Job Description
We are building the foundation for the next decade of intelligent computing. As a Lead AI Infrastructure Engineer at Nexus Future Systems, you will architect the high-performance, scalable infrastructure that powers our proprietary generative AI models. You will bridge the gap between cutting-edge machine learning research and robust, production-grade engineering.
In this pivotal role, you will lead a team of engineers in deploying containerized microservices, optimizing large-scale data pipelines, and ensuring our systems are resilient, secure, and ready for the demands of 2026 and beyond. If you thrive in a fast-paced, innovative environment and want to define the future of tech, we want you on our team.
Responsibilities
- Architect & Deploy: Design and implement scalable, cloud-native infrastructure (Kubernetes, AWS, GCP) for high-velocity AI workloads.
- Performance Optimization: Analyze and optimize ML training and inference pipelines to reduce latency and improve cost-efficiency.
- Collaboration: Partner with Data Scientists and ML Engineers to integrate models seamlessly into production environments.
- Security & Compliance: Enforce enterprise-grade security protocols and data governance standards across all infrastructure layers.
- Team Leadership: Mentor junior engineers, conduct code reviews, and drive technical best practices within the engineering organization.
- Disaster Recovery: Develop and maintain robust disaster recovery plans to ensure 99.99% system uptime.
Qualifications
- Experience: 8+ years of experience in software engineering, with at least 3 years in a lead role focusing on infrastructure.

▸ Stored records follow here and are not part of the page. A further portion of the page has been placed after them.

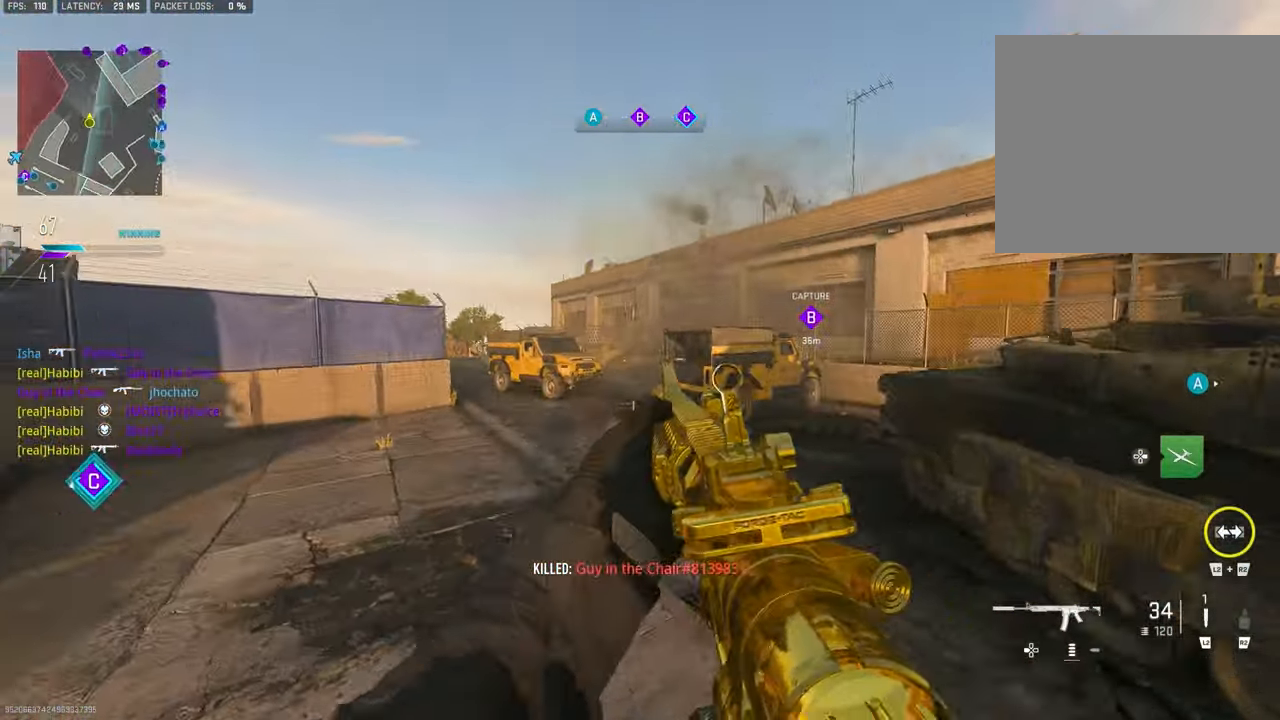
{"buttons": ["L1"], "left_stick": "right", "right_stick": "right", "events": [[17, "TRIANGLE", "down"], [50, "L3", "down"], [50, "TRIANGLE", "up"], [150, "right_stick", "left"], [217, "CROSS", "down"], [217, "L1", "down"], [217, "L3", "up"], [217, "left_stick", "up-right"], [284, "CROSS", "up"], [284, "right_stick", "center"], [417, "left_stick", "right"], [450, "right_stick", "right"]]}
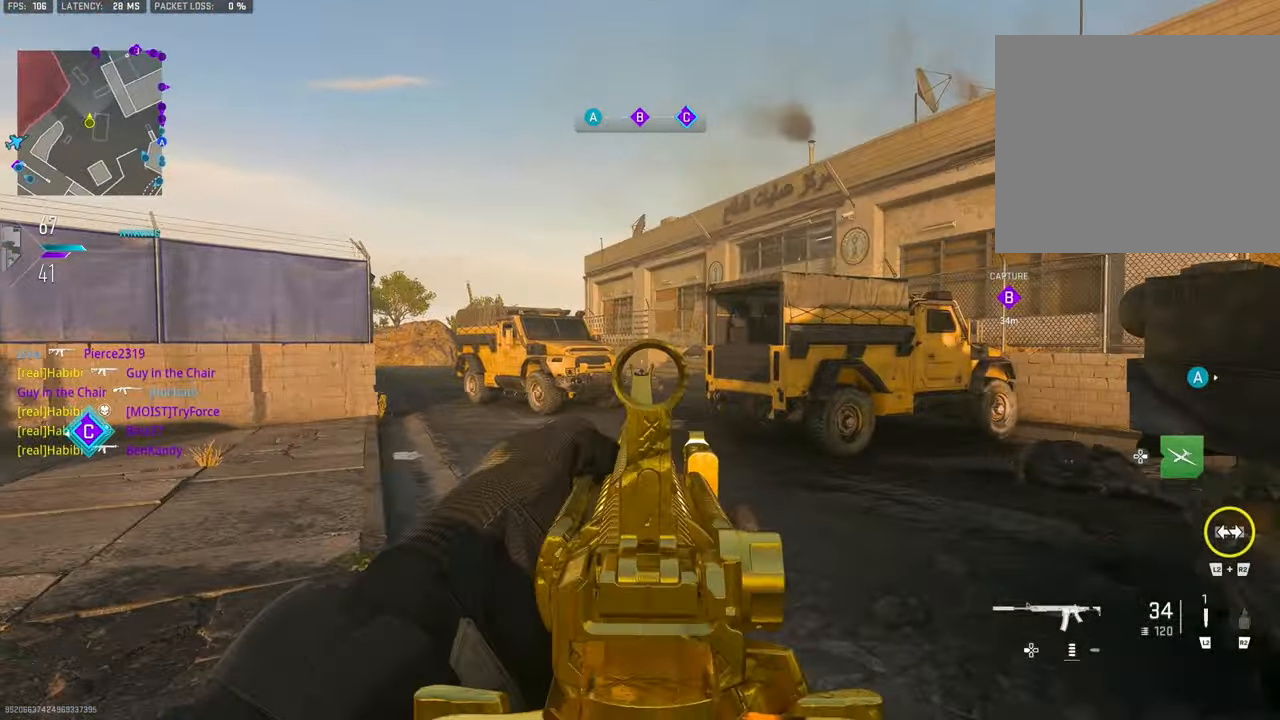
{"buttons": ["L1"], "left_stick": "up-right", "right_stick": "left", "events": [[50, "right_stick", "center"], [117, "right_stick", "left"], [150, "left_stick", "up-right"], [217, "right_stick", "center"], [450, "right_stick", "left"]]}
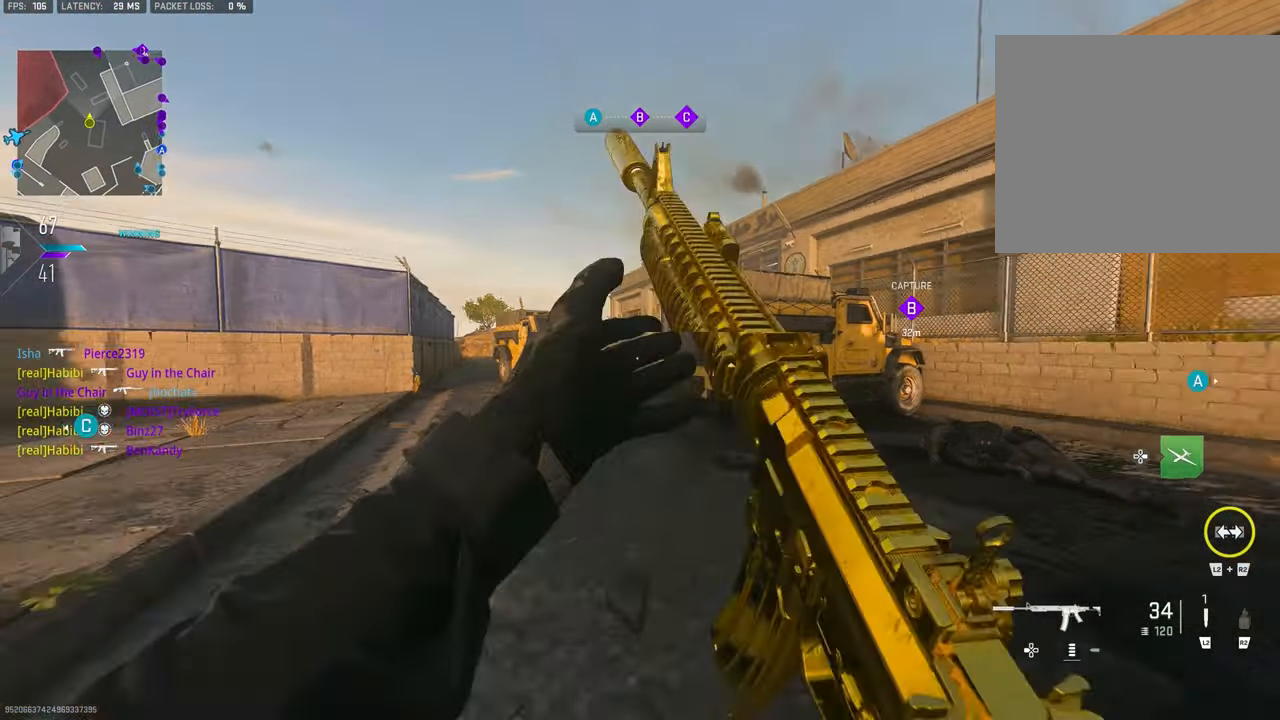
{"buttons": [], "left_stick": "up-right", "right_stick": "center", "events": [[117, "right_stick", "center"], [284, "L1", "up"], [384, "L3", "down"], [450, "L3", "up"]]}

- Core Tech: Deep expertise in Python, Go, or Rust, and experience with containerization tools (Docker, Kubernetes).
- Cloud Mastery: Proven track record of architecting solutions on AWS, GCP, or Azure with a focus on serverless or managed services.
- ML Knowledge: Strong understanding of machine learning operations (MLOps) and large-scale data processing frameworks (Spark, Kafka, Airflow).
- Problem Solving: Exceptional ability to troubleshoot complex, distributed system issues in real-time.